July 31, 2005 - Tripping around Ohio, and oghiois
Today was the Lughnassadh rite, and I'm writing this at my desk. I made some hefty sacrifices, and they were well received (once I got them all off).
Today I also drove back from Toledo, stopping at two key places on the way: Ghost Town and the National Srhine of Our Lady.
Ghost town was amazingly quaint, and a lot of fun. I decided to visit it because the name intrigued me, as did its out of the way location on the map. I'd seen it on the map before, and had gotten curious, but it was a good two hours away. It was convenient to stop by today, as it was just south of Findlay, OH.
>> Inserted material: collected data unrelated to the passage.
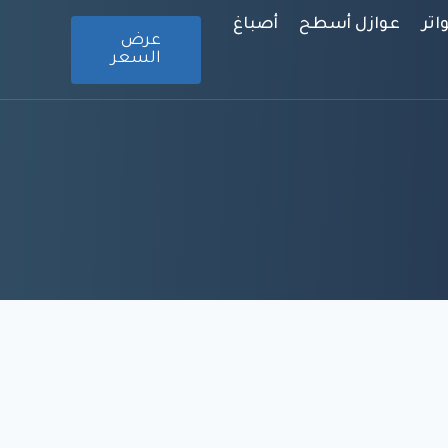
تر
عوازل أسطح
أصباغ
عرض
السعر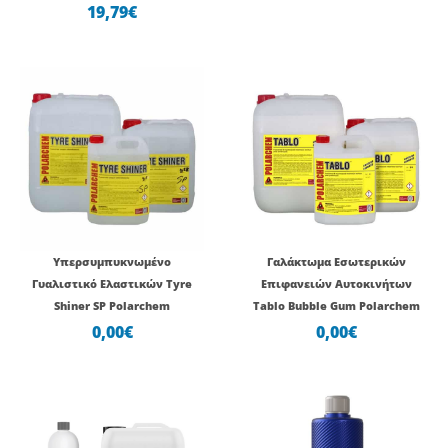
19,79
€
Υπερσυμπυκνωμένο
Γαλάκτωμα Εσωτερικών
Γυαλιστικό Ελαστικών Tyre
Επιφανειών Αυτοκινήτων
Shiner SP Polarchem
Tablo Bubble Gum Polarchem
0,00
€
0,00
€
Price
range: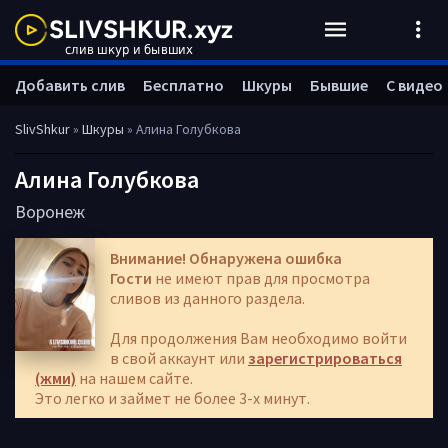
Добавить слив
Бесплатно
Шкуры
Бывшие
С видео
SlivShkur
»
Шкуры
» Алина Голубкова
Алина Голубкова
Воронеж
Внимание! Обнаружена ошибка
Гости
не имеют прав для просмотра
сливов из данного раздела.
Для продолжения Вам необходимо войти
в свой аккаунт или
зарегистрироваться
(жми)
на нашем сайте.
Это легко и займет не более 3-х минут.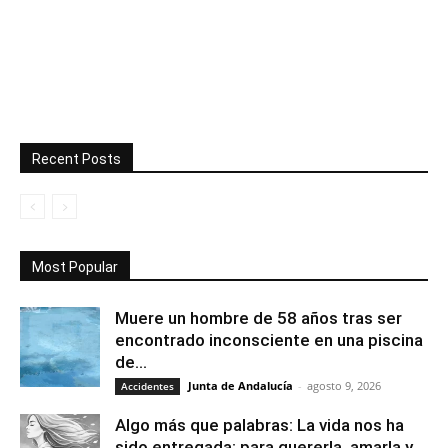
Recent Posts
Most Popular
Muere un hombre de 58 años tras ser
encontrado inconsciente en una piscina
de...
Junta de Andalucía
-
agosto 9, 2026
Accidentes
Algo más que palabras: La vida nos ha
sido entregada; para quererla, amarla y...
I paid my $5 admission fee, and wandered about for a while. The owner gave me a bit of a personal tour, and it was a pleasure to chat with him. He was very much into archeology.
I got on my way about an hour later, and wandered down the road to the National Shrine of Our Lady in Carey, OH, where I thought I would pick up some holy water.
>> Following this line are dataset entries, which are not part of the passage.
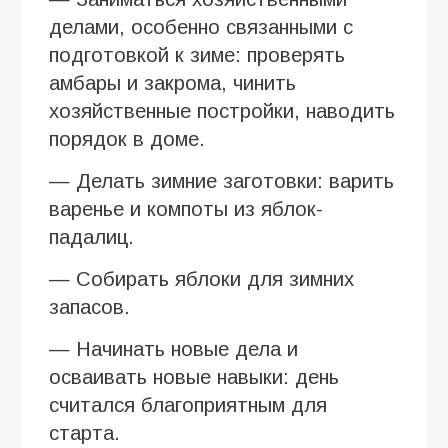
делами, особенно связанными с
подготовкой к зиме: проверять
амбары и закрома, чинить
хозяйственные постройки, наводить
порядок в доме.
— Делать зимние заготовки: варить
варенье и компоты из яблок-
падалиц.
— Собирать яблоки для зимних
запасов.
— Начинать новые дела и
осваивать новые навыки: день
считался благоприятным для
старта.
Never know when you might need that.
I wandered into the gift shop first, picking up two saint medals, one of St. Barbara, and one of St. Michael. I also picked out a rosary of very pretty, darkly stained wood and three bottles for holy water.
Following this, new rosary in hand, I went to the original Shrine Church on a tip from the gentleman who ran Ghost Town. Opening the door to the silent, small church was amazing.
The door was heavy, yet it swung easily, and the building was silent. The air held a scent of frankincense, as if a service was going on around me and I simply couldn't see it. I stepped into the central aisle and stopped, listening.
Then I felt it.
The Church was full of energy, the kind we "raise" in ritual ourselves. Everything was right, everything was powerful. The world was a magical place, and miracles happened here.
I had my first experience with oghiois in that church. The energy there was beyond paradigm. Had I stood there with a Christian, or a Jew, or a Native American shaman, or a Hindu yogi, we would have all felt exactly the same energy. We may have interpreted it differently, but as I stood there, I realized that each of us would feel the exact same thing, and our paradigm would translate the feeling into
I stood as I often do in ritual, my feet apart, my head tilted back, my hands out, palms up.
"Wow," I said, "It's here."
My mind has never really defined "it," but it knows what "it" is. "It" is the same in every religion, that deep, numinous,
ineffable sense of absolute <i>right</i>.
And "it" was definitely there.
Following this, I viewed the rest of the building, walked over to the new basilica, viewed the evidence of healing, got my
water, checked out the grounds, and left for my Grove rite.
It was the most relaxing day ever.
I wanted to play hooky from that ritual sooooo damn bad.
But, I got over it, and I had a lot of fun at the rite. Of course, I don't think anyone thought I was having fun. I think a lot of my Grove members sometimes forget how hard I work on these things. I don't blame them: I certainly never realized how hard it was to run these things when I was a member of 6th Night.
Tomorrow is my last day with this journal. Thanks for reading!